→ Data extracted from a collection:
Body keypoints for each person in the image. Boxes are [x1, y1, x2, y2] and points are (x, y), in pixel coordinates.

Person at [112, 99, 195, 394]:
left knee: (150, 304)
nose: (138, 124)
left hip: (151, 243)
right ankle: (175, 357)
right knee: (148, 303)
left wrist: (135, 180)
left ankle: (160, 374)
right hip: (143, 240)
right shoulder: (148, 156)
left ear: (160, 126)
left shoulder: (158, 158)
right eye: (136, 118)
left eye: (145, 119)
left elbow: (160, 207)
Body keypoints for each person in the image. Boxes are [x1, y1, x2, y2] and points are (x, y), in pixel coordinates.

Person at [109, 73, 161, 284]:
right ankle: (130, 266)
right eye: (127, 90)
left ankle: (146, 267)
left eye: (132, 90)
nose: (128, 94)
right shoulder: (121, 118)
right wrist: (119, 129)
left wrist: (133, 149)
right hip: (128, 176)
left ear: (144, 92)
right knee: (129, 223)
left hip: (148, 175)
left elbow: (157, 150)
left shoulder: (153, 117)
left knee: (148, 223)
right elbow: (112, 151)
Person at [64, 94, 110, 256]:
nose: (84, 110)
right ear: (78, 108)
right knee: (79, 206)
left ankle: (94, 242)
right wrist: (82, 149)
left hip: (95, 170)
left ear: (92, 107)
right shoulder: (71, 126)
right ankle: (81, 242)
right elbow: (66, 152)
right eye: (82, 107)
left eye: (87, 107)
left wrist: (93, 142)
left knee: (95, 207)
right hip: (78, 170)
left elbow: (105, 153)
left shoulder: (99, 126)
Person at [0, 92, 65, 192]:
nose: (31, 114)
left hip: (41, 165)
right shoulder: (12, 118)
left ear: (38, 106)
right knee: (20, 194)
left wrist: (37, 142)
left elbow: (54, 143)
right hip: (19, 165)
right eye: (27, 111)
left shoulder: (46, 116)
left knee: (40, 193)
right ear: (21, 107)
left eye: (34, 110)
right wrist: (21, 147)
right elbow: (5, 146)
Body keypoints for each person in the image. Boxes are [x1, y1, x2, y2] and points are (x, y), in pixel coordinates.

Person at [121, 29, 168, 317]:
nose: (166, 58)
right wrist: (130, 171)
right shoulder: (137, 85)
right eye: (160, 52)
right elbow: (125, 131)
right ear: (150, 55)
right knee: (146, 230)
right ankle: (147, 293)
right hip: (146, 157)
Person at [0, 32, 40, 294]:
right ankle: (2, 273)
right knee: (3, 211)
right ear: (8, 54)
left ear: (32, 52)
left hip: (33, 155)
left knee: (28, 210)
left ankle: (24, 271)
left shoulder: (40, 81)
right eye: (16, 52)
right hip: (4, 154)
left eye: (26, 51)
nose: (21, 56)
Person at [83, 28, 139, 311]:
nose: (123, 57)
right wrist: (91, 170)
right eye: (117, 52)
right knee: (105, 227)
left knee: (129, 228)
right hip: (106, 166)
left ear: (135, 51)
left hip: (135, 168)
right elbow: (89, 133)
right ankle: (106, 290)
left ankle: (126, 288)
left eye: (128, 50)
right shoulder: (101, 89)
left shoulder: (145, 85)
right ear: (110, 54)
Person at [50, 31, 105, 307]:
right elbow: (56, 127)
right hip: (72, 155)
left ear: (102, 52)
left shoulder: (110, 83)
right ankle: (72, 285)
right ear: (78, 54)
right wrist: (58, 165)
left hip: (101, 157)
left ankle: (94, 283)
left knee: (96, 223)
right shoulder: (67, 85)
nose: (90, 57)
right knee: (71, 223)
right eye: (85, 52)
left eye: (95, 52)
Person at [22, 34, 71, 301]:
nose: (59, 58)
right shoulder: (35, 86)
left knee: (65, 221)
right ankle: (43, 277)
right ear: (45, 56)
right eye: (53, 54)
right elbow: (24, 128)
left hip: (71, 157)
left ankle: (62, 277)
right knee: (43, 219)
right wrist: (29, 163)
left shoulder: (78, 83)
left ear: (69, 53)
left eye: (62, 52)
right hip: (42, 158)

→ Activity:
The string "wrist" may appear in lines of the entries above. Say how many such lines there are, as a number only.

→ Result:
11